--- Material for this exercise Enclosed Below ---
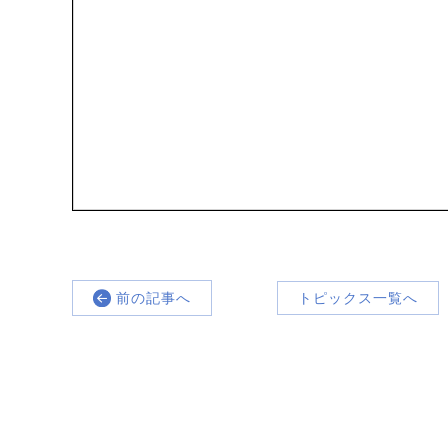
前の記事へ
トピックス一覧へ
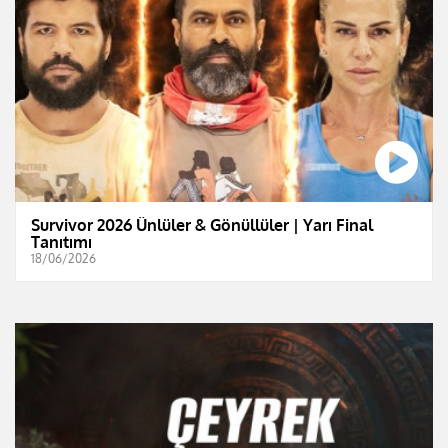
Survivor 2026 Ünlüler & Gönüllüler | Yarı Final
Tanıtımı
18/06/2026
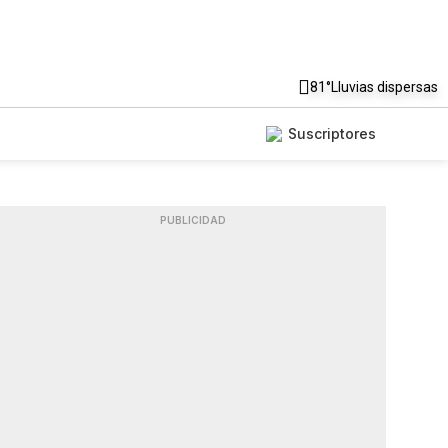
81°
Lluvias dispersas
Suscriptores
PUBLICIDAD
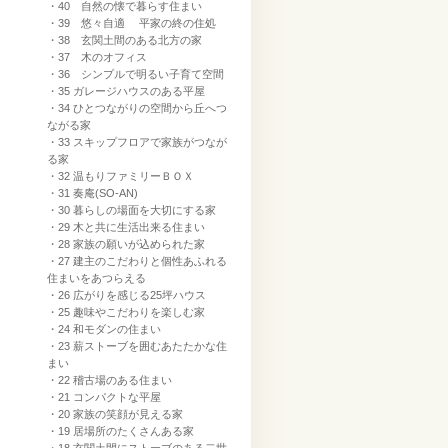
・40 自然の懐で暮らす住まい
・39 悠々自適 平家の終の住処
・38 玄関土間のある北方の家
・37 木のオフィス
・36 シンプルで明るい子育て空間
・35 ガレージハウスのある平屋
・34 ひとつながりの空間から丘へつ
ながる家
・33 スキップフロアで家族がつなが
る家
・32 温もりファミリーＢＯＸ
・31 奏庵(SO-AN)
・30 暮らしの場面を大切にする家
・29 木と共に生活出来る住まい
・28 家族の願いが込められた家
・27 建主のこだわりと個性あふれる
住まいをあつらえる
・26 広がりを感じる25坪ハウス
・25 趣味やこだわりを楽しむ家
・24 和モダンの住まい
・23 薪ストーブを囲むあたたかな住
まい
・22 稽古場のある住まい
・21 コンパクトな平屋
・20 家族の笑顔が見える家
・19 居場所のたくさんある家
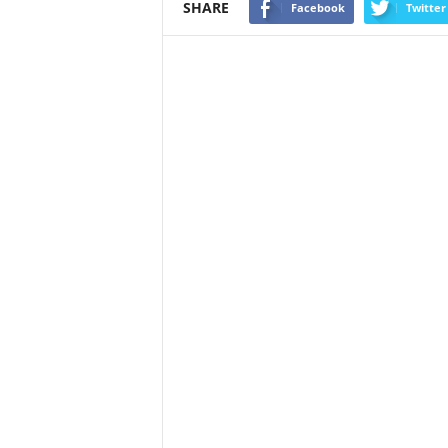
SHARE
Facebook
Twitter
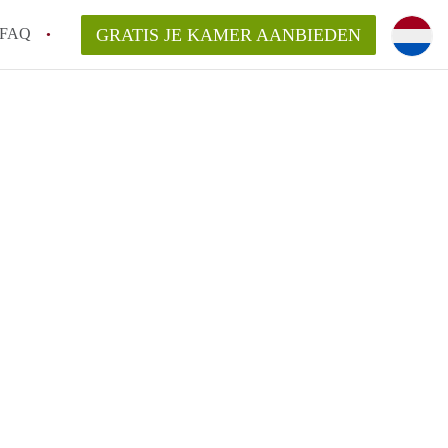
FAQ
GRATIS JE KAMER AANBIEDEN
m!
van KamerHaarlem?
arsvergoeding/bemiddelingsvergoeding?
lijk voor de aangeboden Kamer / Kamers in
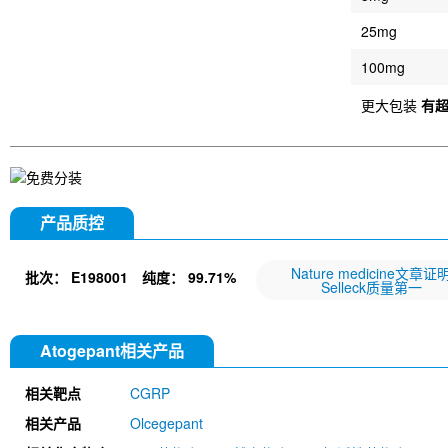
25mg
100mg
更大包装
有
产品质控
Nature medicine文章证
批次：
E198001
纯度：
99.71%
Selleck质量第一
Atogepant相关产品
相关靶点
CGRP
相关产品
Olcegepant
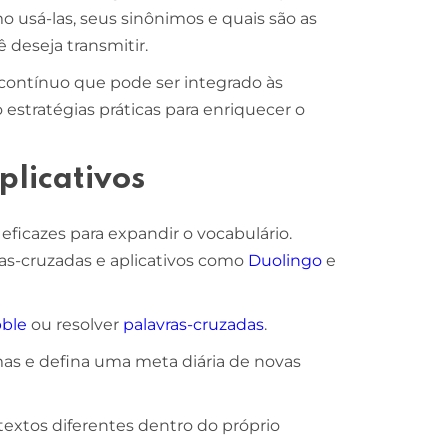
 usá-las, seus sinônimos e quais são as
deseja transmitir.
contínuo que pode ser integrado às
o estratégias práticas para enriquecer o
plicativos
 eficazes para expandir o vocabulário.
as-cruzadas e aplicativos como
Duolingo
e
bble
ou resolver
palavras-cruzadas
.
mas e defina uma meta diária de novas
textos diferentes dentro do próprio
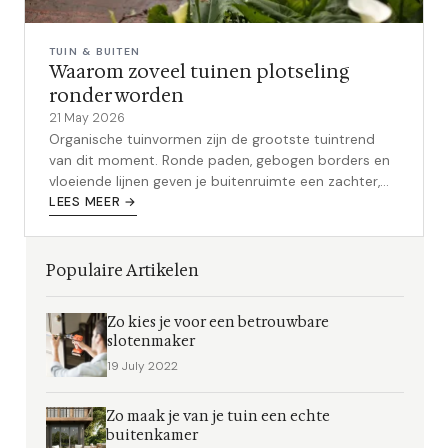
TUIN & BUITEN
Waarom zoveel tuinen plotseling
ronder worden
21 May 2026
Organische tuinvormen zijn de grootste tuintrend
van dit moment. Ronde paden, gebogen borders en
vloeiende lijnen geven je buitenruimte een zachter,
uitnodigender karakter - en het aanleggen is
LEES MEER →
eenvoudiger dan je denkt.
Populaire Artikelen
Zo kies je voor een betrouwbare
slotenmaker
19 July 2022
Zo maak je van je tuin een echte
buitenkamer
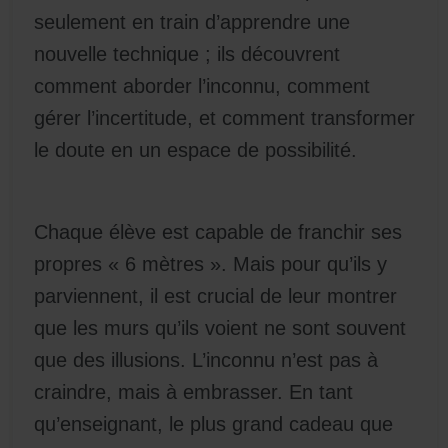
seulement en train d’apprendre une
nouvelle technique ; ils découvrent
comment aborder l’inconnu, comment
gérer l’incertitude, et comment transformer
le doute en un espace de possibilité.
Chaque élève est capable de franchir ses
propres « 6 mètres ». Mais pour qu’ils y
parviennent, il est crucial de leur montrer
que les murs qu’ils voient ne sont souvent
que des illusions. L’inconnu n’est pas à
craindre, mais à embrasser. En tant
qu’enseignant, le plus grand cadeau que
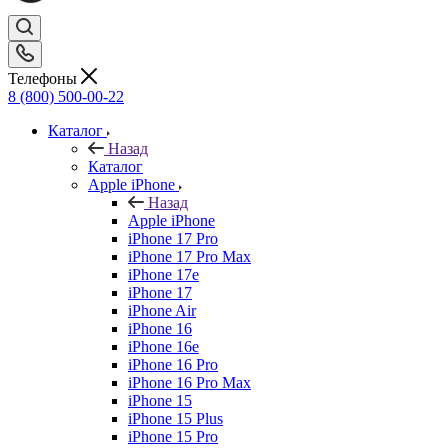
Телефоны
8 (800) 500-00-22
Каталог
Назад
Каталог
Apple iPhone
Назад
Apple iPhone
iPhone 17 Pro
iPhone 17 Pro Max
iPhone 17e
iPhone 17
iPhone Air
iPhone 16
iPhone 16e
iPhone 16 Pro
iPhone 16 Pro Max
iPhone 15
iPhone 15 Plus
iPhone 15 Pro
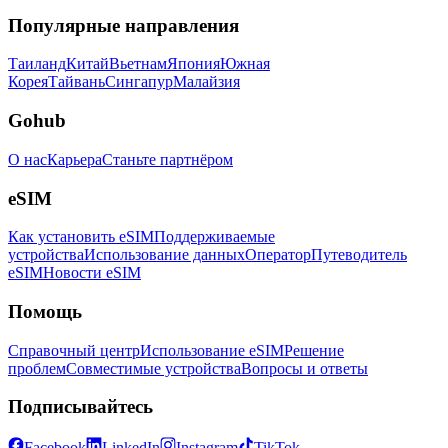
Популярные направления
Таиланд
Китай
Вьетнам
Япония
Южная
Корея
Тайвань
Сингапур
Малайзия
Gohub
О нас
Карьера
Станьте партнёром
eSIM
Как установить eSIM
Поддерживаемые
устройства
Использование данных
Оператор
Путеводитель
eSIM
Новости eSIM
Помощь
Справочный центр
Использование eSIM
Решение
проблем
Совместимые устройства
Вопросы и ответы
Подписывайтесь
Facebook
LinkedIn
Instagram
TikTok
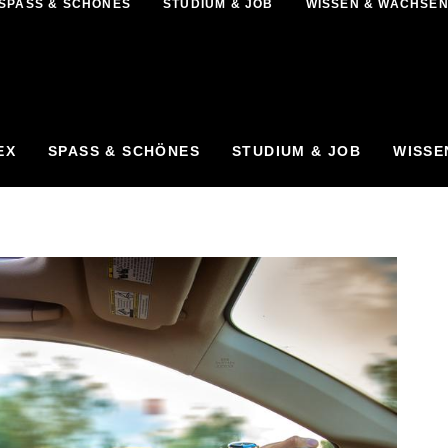
SPASS & SCHÖNES
STUDIUM & JOB
WISSEN & WACHSE
EX
SPASS & SCHÖNES
STUDIUM & JOB
WISSE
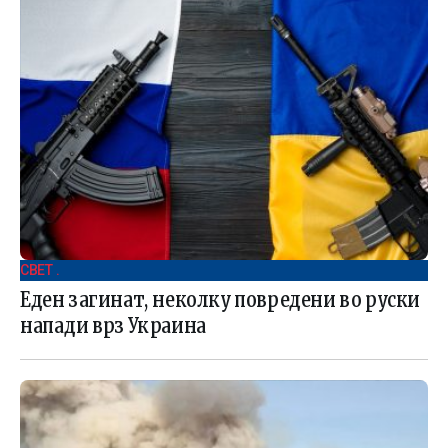
СВЕТ .
Еден загинат, неколку повредени во руски
напади врз Украина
--- End of Enclosed Material for this exercise ---
What you will do — Each line of the data needs to be output exactly, with any image excluded.

Response to the task —
前の記事へ
トピックス一覧へ
Survivor 2026 Ünlüler & Gönüllüler | Yarı Final
Tanıtımı
18/06/2026
81°
Lluvias dispersas
Suscriptores
PUBLICIDAD
・40 自然の懐で暮らす住まい
・39 悠々自適 平家の終の住処
・38 玄関土間のある北方の家
・37 木のオフィス
・36 シンプルで明るい子育て空間
・35 ガレージハウスのある平屋
・34 ひとつながりの空間から丘へつ
ながる家
・33 スキップフロアで家族がつなが
る家
・32 温もりファミリーＢＯＸ
・31 奏庵(SO-AN)
・30 暮らしの場面を大切にする家
・29 木と共に生活出来る住まい
・28 家族の願いが込められた家
・27 建主のこだわりと個性あふれる
住まいをあつらえる
・26 広がりを感じる25坪ハウス
・25 趣味やこだわりを楽しむ家
・24 和モダンの住まい
・23 薪ストーブを囲むあたたかな住
まい
・22 稽古場のある住まい
・21 コンパクトな平屋
・20 家族の笑顔が見える家
・19 居場所のたくさんある家
SHARE
Facebook
Twitter
FAQ
GRATIS JE KAMER AANBIEDEN
m!
van KamerHaarlem?
arsvergoeding/bemiddelingsvergoeding?
lijk voor de aangeboden Kamer / Kamers in
25mg
100mg
更大包装
有
产品质控
Nature medicine文章证
批次：
E198001
纯度：
99.71%
Selleck质量第一
Atogepant相关产品
相关靶点
CGRP
相关产品
Olcegepant
 usá-las, seus sinônimos e quais são as
deseja transmitir.
contínuo que pode ser integrado às
o estratégias práticas para enriquecer o
plicativos
 eficazes para expandir o vocabulário.
as-cruzadas e aplicativos como
Duolingo
e
bble
ou resolver
palavras-cruzadas
.
mas e defina uma meta diária de novas
textos diferentes dentro do próprio
TUIN & BUITEN
Waarom zoveel tuinen plotseling
ronder worden
21 May 2026
Organische tuinvormen zijn de grootste tuintrend
van dit moment. Ronde paden, gebogen borders en
vloeiende lijnen geven je buitenruimte een zachter,
uitnodigender karakter - en het aanleggen is
LEES MEER →
eenvoudiger dan je denkt.
Populaire Artikelen
Zo kies je voor een betrouwbare
slotenmaker
19 July 2022
Zo maak je van je tuin een echte
buitenkamer
seulement en train d’apprendre une
nouvelle technique ; ils découvrent
comment aborder l’inconnu, comment
gérer l’incertitude, et comment transformer
le doute en un espace de possibilité.
Chaque élève est capable de franchir ses
propres « 6 mètres ». Mais pour qu’ils y
parviennent, il est crucial de leur montrer
que les murs qu’ils voient ne sont souvent
que des illusions. L’inconnu n’est pas à
craindre, mais à embrasser. En tant
qu’enseignant, le plus grand cadeau que
Телефоны
8 (800) 500-00-22
Каталог
Назад
Каталог
Apple iPhone
Назад
Apple iPhone
iPhone 17 Pro
iPhone 17 Pro Max
iPhone 17e
iPhone 17
iPhone Air
iPhone 16
iPhone 16e
iPhone 16 Pro
iPhone 16 Pro Max
iPhone 15
iPhone 15 Plus
iPhone 15 Pro
Популярные направления
Таиланд
Китай
Вьетнам
Япония
Южная
Корея
Тайвань
Сингапур
Малайзия
Gohub
О нас
Карьера
Станьте партнёром
eSIM
Как установить eSIM
Поддерживаемые
устройства
Использование данных
Оператор
Путеводитель
eSIM
Новости eSIM
Помощь
Справочный центр
Использование eSIM
Решение
проблем
Совместимые устройства
Вопросы и ответы
Подписывайтесь
Facebook
LinkedIn
Instagram
TikTok
SPASS & SCHÖNES
STUDIUM & JOB
WISSEN & WACHSE
EX
SPASS & SCHÖNES
STUDIUM & JOB
WISSE
СВЕТ .
Еден загинат, неколку повредени во руски
напади врз Украина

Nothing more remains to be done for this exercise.